● Written task: Format the lines from the start through the line containing "nécessaires à l'ANDPC afin que celle-ci", inclusive, as a JSON list of strings with one string per line and no blank lines. Leave the pictures out of the answer.

Dataset entries:
"""
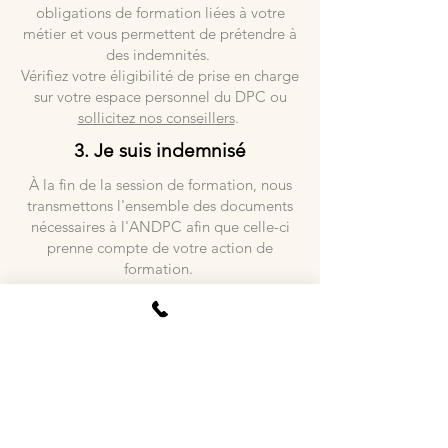
obligations de formation liées à votre
métier et vous permettent de prétendre à
des indemnités.
Vérifiez votre éligibilité de prise en charge
sur votre espace personnel du DPC ou
sollicitez nos conseillers
.
3. Je suis indemnisé
À la fin de la session de formation, nous
transmettons l'ensemble des documents
nécessaires à l'ANDPC afin que celle-ci
prenne compte de votre action de
formation.
Vous recevrez ensuite vos indemnités,
directement sur votre compte bancaire.
Cette étape est généralement un peu
longue (~10 semaines).
Nos articles de blog à la une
"""
● Your solution:
[
  "obligations de formation liées à votre",
  "métier et vous permettent de prétendre à",
  "des indemnités.",
  "Vérifiez votre éligibilité de prise en charge",
  "sur votre espace personnel du DPC ou",
  "sollicitez nos conseillers",
  ".",
  "3. Je suis indemnisé",
  "À la fin de la session de formation, nous",
  "transmettons l'ensemble des documents",
  "nécessaires à l'ANDPC afin que celle-ci"
]